--- DATA SECTION Enclosed Below ---

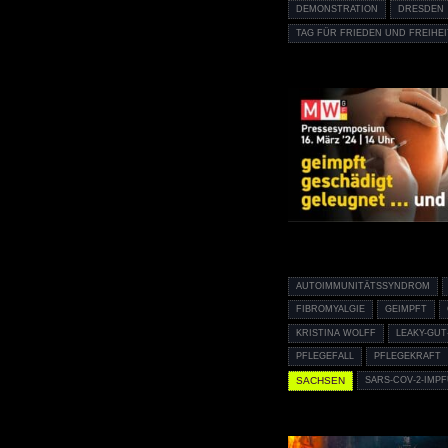
DEMONSTRATION
DRESDEN
TAG FÜR FRIEDEN UND FREIHEI
AUTOIMMUNITÄTSSYNDROM
FIBROMYALGIE
GEIMPFT
KRISTINA WOLFF
LEAKY-GU
PFLEGEFALL
PFLEGEKRAFT
SACHSEN
SARS-COV-2-IMP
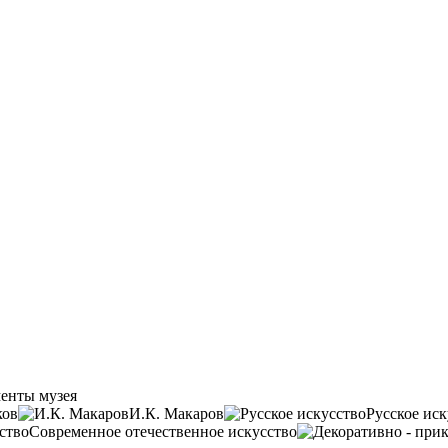
енты музея
ков
И.К. Макаров
Русское иск
Современное отечественное искусство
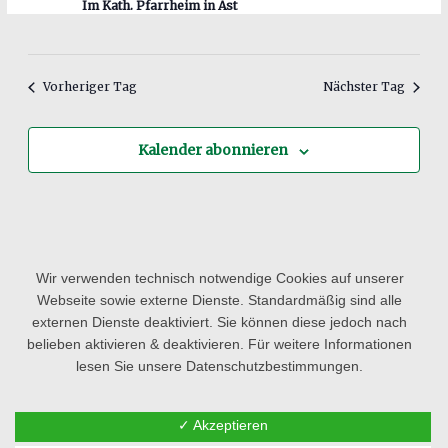
Im Kath. Pfarrheim in Ast
Vorheriger Tag
Nächster Tag
Kalender abonnieren
Wir verwenden technisch notwendige Cookies auf unserer
Webseite sowie externe Dienste. Standardmäßig sind alle
externen Dienste deaktiviert. Sie können diese jedoch nach
belieben aktivieren & deaktivieren. Für weitere Informationen
lesen Sie unsere Datenschutzbestimmungen.
Copyright © 2026
Kinderhaus St. Georg
|
Impressum &
✓ Akzeptieren
Datenschutz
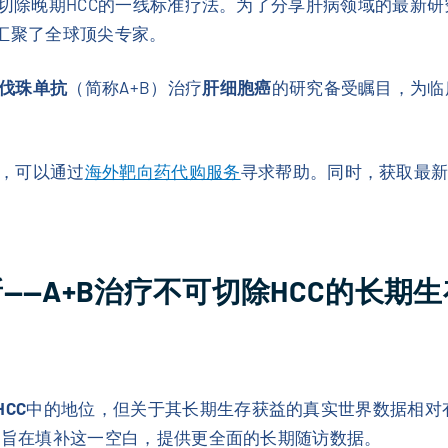
为不可切除晚期HCC的一线标准疗法。为了分享肝病领域的最新
开，汇聚了全球顶尖专家。
伐珠单抗
（简称A+B）治疗
肝细胞癌
的研究备受瞩目，为临
，可以通过
海外靶向药代购服务
寻求帮助。同时，获取最新
更新——A+B治疗不可切除HCC的长期
HCC
中的地位，但关于其长期生存获益的真实世界数据相对
l研究旨在填补这一空白，提供更全面的长期随访数据。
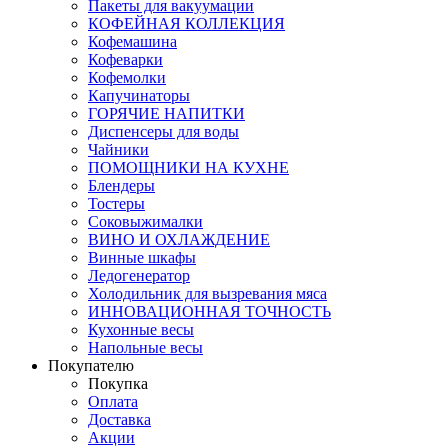
Пакеты для вакуумации
КОФЕЙНАЯ КОЛЛЕКЦИЯ
Кофемашина
Кофеварки
Кофемолки
Капучинаторы
ГОРЯЧИЕ НАПИТКИ
Диспенсеры для воды
Чайники
ПОМОЩНИКИ НА КУХНЕ
Блендеры
Тостеры
Соковыжималки
ВИНО И ОХЛАЖДЕНИЕ
Винные шкафы
Ледогенератор
Холодильник для вызревания мяса
ИННОВАЦИОННАЯ ТОЧНОСТЬ
Кухонные весы
Напольные весы
Покупателю
Покупка
Оплата
Доставка
Акции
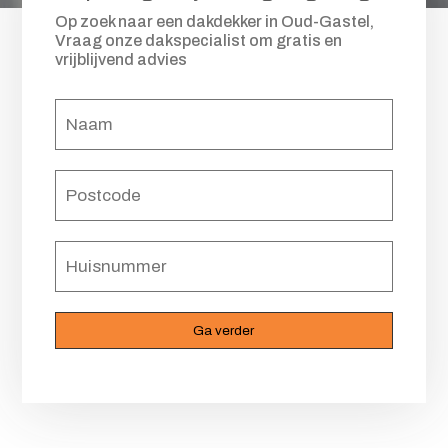
Op zoek naar een dakdekker in Oud-Gastel,
Vraag onze dakspecialist om gratis en
vrijblijvend advies
Naam
(Vereist)
Postcode
(Vereist)
Huisnummer
(Vereist)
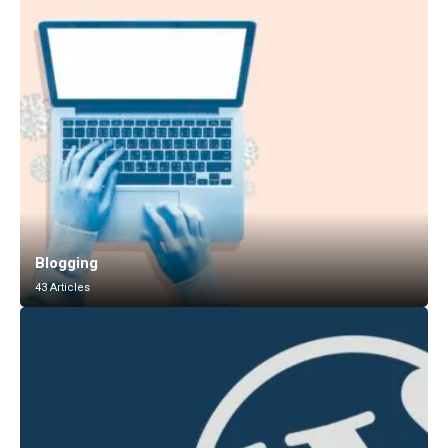
Blogging
43 Articles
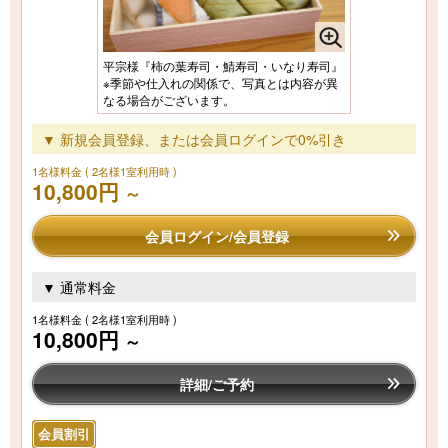
平宗様『柿の葉寿司・鯖寿司・いなり寿司』
※季節や仕入れの関係で、写真とは内容が異
なる場合がございます。
▼ 新規会員登録、または会員ログインで0%引き
1名様料金
( 2名様1室利用時 )
10,800円
～
会員ログイン/会員登録
▼ 通常料金
1名様料金
( 2名様1室利用時 )
10,800円
～
詳細/ご予約
会員割引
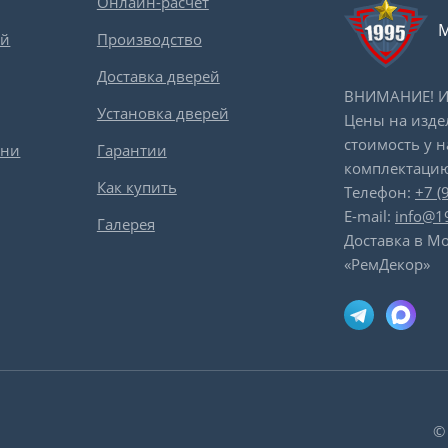
Онлайн-расчет
М
ей
Производство
Доставка дверей
ВНИМАНИЕ! Ин
Установка дверей
Цены на изде
стоимость у 
вни
Гарантии
комплектацию
Как купить
Телефон:
+7 (
E-mail:
info@1
Галерея
Доставка в Мо
«РемДекор»
©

--- End of Enclosed DATA SECTION ---

WHAT TO WORK ON »
Note each line above that contains "Dienste" and copy it out.

REPLY TO THE EXERCISE »
Webseite sowie externe Dienste. Standardmäßig sind alle
externen Dienste deaktiviert. Sie können diese jedoch nach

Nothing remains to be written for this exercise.